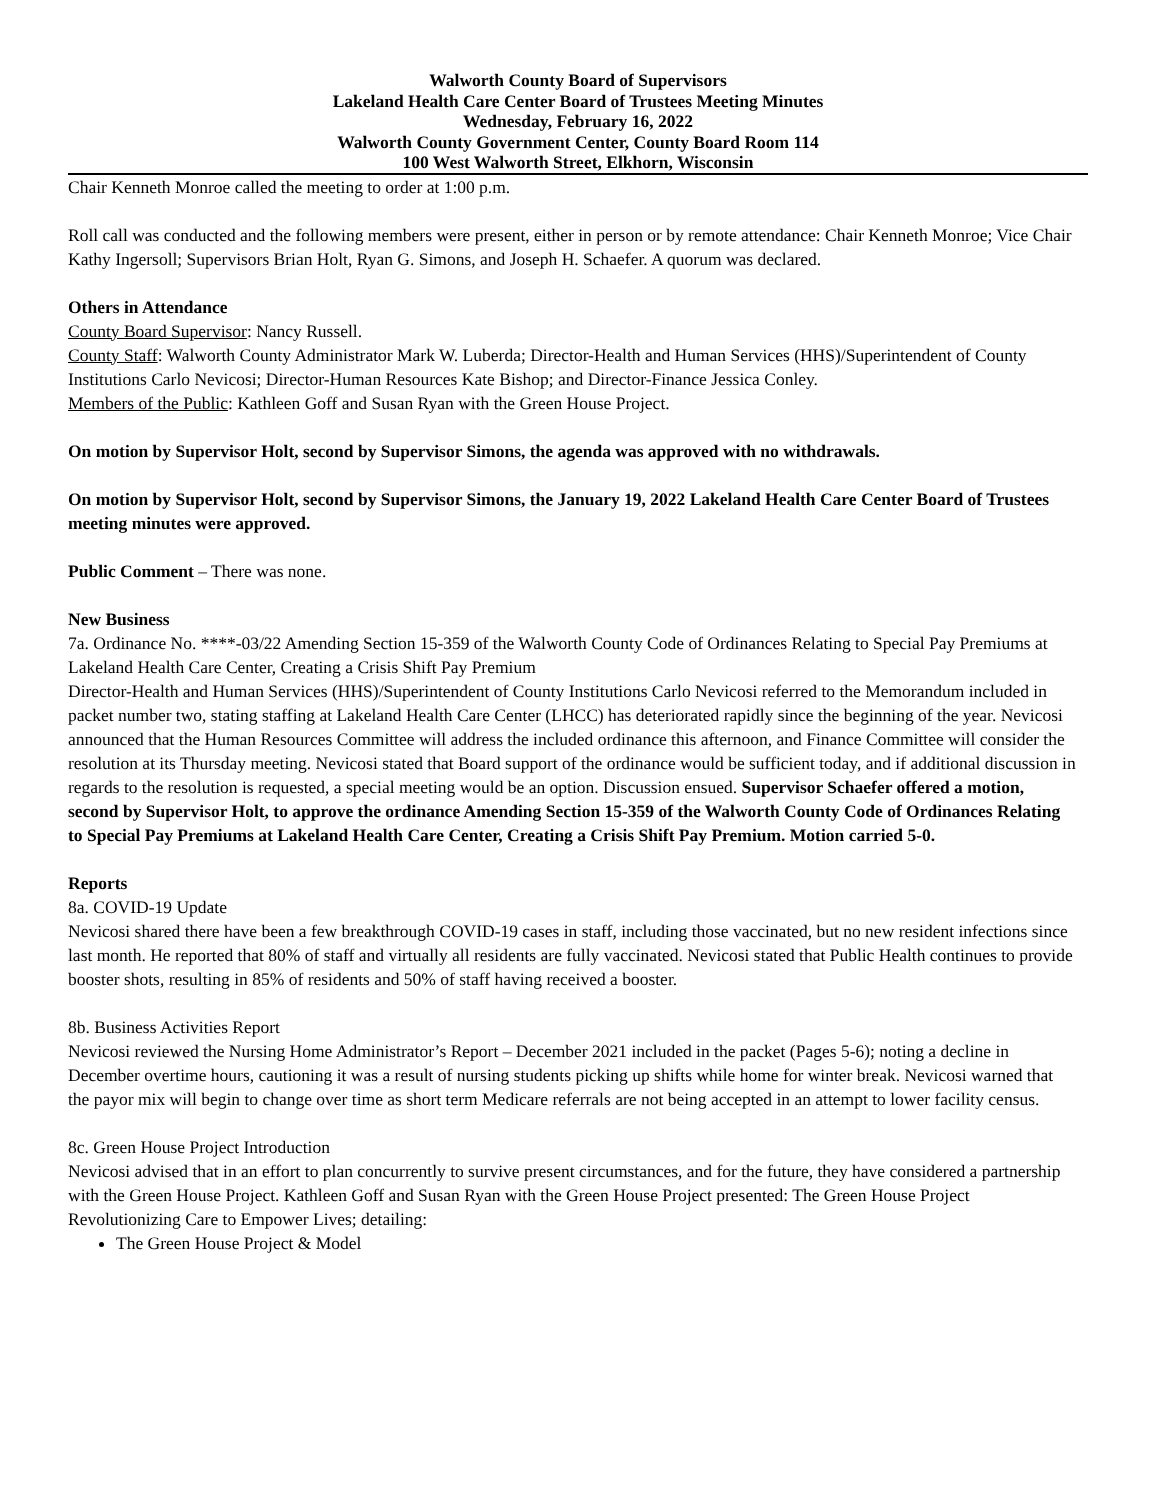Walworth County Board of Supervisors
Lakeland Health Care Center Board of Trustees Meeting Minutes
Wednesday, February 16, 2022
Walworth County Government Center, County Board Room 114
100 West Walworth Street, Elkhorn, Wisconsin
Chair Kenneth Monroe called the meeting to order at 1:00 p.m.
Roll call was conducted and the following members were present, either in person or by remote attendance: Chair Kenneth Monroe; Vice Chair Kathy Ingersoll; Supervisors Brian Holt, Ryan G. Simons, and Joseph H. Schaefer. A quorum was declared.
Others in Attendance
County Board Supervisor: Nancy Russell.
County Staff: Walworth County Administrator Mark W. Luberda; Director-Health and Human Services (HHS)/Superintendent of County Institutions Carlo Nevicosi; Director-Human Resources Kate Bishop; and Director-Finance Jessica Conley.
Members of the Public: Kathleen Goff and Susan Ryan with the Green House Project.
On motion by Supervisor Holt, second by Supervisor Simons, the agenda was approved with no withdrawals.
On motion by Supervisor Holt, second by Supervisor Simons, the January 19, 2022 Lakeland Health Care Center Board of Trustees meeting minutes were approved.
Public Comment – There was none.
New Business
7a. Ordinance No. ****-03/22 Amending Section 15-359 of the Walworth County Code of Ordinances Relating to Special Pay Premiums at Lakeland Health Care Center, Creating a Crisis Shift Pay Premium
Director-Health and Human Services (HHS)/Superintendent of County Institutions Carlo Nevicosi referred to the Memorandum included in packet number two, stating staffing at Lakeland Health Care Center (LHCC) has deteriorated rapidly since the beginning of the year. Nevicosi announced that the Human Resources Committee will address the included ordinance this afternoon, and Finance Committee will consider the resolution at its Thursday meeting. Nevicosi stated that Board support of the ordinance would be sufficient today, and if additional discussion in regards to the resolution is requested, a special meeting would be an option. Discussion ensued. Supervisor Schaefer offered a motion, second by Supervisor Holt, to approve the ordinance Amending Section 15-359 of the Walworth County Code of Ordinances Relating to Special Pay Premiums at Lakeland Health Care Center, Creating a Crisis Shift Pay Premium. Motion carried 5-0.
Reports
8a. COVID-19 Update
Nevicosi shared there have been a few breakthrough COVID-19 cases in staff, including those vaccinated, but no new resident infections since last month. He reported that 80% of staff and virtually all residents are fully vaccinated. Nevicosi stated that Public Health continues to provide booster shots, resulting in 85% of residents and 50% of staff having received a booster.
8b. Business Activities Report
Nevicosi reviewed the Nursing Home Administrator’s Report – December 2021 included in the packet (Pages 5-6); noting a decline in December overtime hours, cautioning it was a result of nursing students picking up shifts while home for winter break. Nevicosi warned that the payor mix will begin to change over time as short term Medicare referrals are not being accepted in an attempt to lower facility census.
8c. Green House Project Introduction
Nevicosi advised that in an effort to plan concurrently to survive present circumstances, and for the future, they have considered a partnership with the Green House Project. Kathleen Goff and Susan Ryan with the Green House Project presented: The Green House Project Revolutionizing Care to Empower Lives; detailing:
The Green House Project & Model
_____
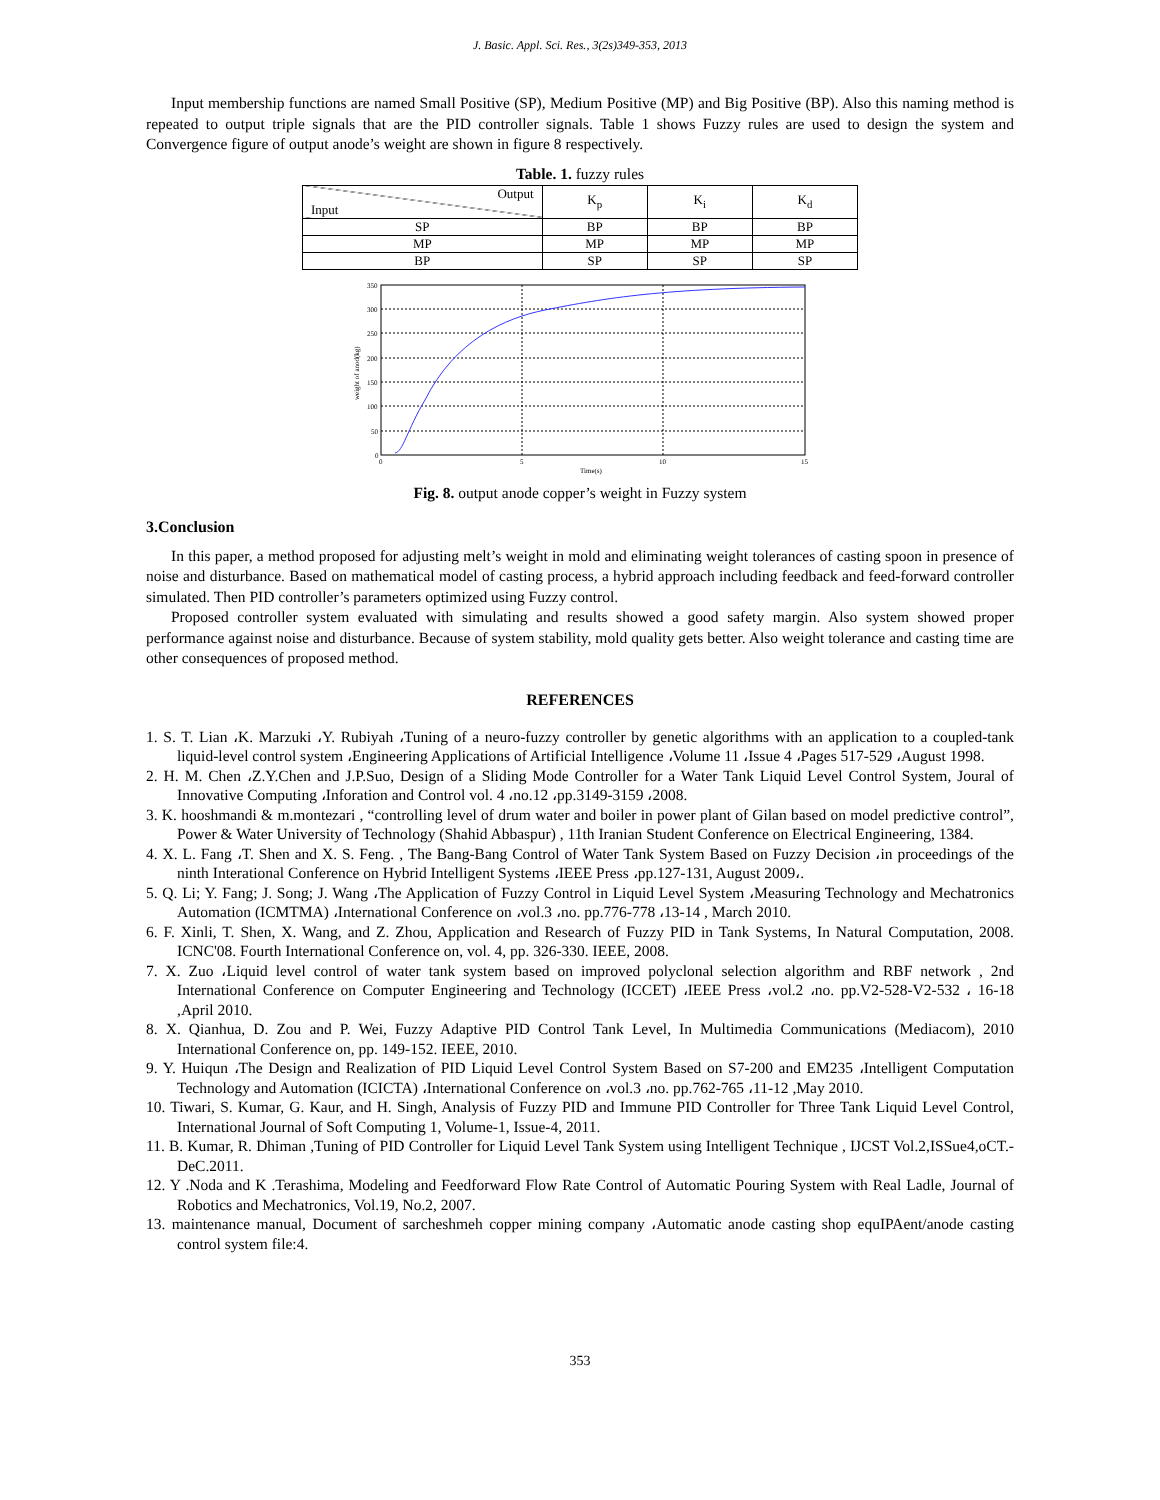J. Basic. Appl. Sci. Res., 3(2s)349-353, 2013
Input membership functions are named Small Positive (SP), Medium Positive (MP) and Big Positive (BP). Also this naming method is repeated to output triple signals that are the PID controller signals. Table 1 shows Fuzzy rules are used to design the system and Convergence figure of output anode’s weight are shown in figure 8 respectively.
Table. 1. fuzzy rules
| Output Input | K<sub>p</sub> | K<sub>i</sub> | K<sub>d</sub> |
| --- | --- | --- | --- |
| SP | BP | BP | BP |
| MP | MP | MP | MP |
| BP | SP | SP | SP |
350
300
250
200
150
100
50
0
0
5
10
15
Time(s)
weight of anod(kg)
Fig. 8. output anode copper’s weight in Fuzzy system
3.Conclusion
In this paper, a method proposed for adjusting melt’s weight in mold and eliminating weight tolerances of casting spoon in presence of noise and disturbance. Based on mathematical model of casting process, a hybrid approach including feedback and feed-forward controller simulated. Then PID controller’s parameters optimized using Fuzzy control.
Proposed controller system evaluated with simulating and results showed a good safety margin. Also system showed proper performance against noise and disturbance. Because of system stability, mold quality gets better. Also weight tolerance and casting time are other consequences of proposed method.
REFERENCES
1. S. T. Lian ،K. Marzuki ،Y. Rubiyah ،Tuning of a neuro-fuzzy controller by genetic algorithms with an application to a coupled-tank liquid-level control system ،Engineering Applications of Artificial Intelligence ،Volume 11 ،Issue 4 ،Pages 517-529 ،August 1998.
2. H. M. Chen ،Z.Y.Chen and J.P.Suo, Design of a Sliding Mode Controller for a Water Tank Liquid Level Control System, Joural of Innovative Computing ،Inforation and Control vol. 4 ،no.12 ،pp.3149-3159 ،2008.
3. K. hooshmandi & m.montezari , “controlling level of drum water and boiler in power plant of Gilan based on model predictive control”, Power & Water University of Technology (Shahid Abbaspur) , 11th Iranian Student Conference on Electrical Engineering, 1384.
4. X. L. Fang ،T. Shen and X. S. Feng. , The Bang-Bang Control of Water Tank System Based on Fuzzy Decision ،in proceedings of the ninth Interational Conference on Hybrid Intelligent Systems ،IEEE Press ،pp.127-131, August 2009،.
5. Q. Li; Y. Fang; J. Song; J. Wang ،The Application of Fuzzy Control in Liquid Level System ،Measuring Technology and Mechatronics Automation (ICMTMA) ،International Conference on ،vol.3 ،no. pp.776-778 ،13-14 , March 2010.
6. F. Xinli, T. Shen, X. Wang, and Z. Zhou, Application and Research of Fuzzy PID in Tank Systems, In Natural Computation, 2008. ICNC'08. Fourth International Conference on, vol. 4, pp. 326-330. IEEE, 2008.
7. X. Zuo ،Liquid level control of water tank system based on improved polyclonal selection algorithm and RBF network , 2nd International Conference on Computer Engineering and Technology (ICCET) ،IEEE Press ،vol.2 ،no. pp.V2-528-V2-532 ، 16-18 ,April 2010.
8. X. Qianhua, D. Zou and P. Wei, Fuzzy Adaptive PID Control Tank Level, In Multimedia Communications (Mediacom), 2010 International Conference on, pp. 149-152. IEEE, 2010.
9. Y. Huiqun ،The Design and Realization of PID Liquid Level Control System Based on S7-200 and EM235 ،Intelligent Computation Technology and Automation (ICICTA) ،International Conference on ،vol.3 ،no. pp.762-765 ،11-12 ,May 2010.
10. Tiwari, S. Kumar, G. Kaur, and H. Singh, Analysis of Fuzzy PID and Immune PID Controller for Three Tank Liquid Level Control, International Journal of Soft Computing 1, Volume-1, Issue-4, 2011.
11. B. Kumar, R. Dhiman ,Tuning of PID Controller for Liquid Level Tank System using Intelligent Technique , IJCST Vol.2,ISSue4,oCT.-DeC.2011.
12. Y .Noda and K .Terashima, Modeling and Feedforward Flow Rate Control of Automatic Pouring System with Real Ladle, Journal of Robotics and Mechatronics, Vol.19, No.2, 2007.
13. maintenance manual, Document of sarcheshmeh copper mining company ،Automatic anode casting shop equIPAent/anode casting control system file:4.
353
_____
Retype exactly the lines of the data above that fall between the line with "4. X. L. Fang" and the line with "6. F. Xinli, T.", inclusive, and add nothing.

#### [ANSWER SECTION]
4. X. L. Fang ،T. Shen and X. S. Feng. , The Bang-Bang Control of Water Tank System Based on Fuzzy Decision ،in proceedings of the ninth Interational Conference on Hybrid Intelligent Systems ،IEEE Press ،pp.127-131, August 2009،.
5. Q. Li; Y. Fang; J. Song; J. Wang ،The Application of Fuzzy Control in Liquid Level System ،Measuring Technology and Mechatronics Automation (ICMTMA) ،International Conference on ،vol.3 ،no. pp.776-778 ،13-14 , March 2010.
6. F. Xinli, T. Shen, X. Wang, and Z. Zhou, Application and Research of Fuzzy PID in Tank Systems, In Natural Computation, 2008. ICNC'08. Fourth International Conference on, vol. 4, pp. 326-330. IEEE, 2008.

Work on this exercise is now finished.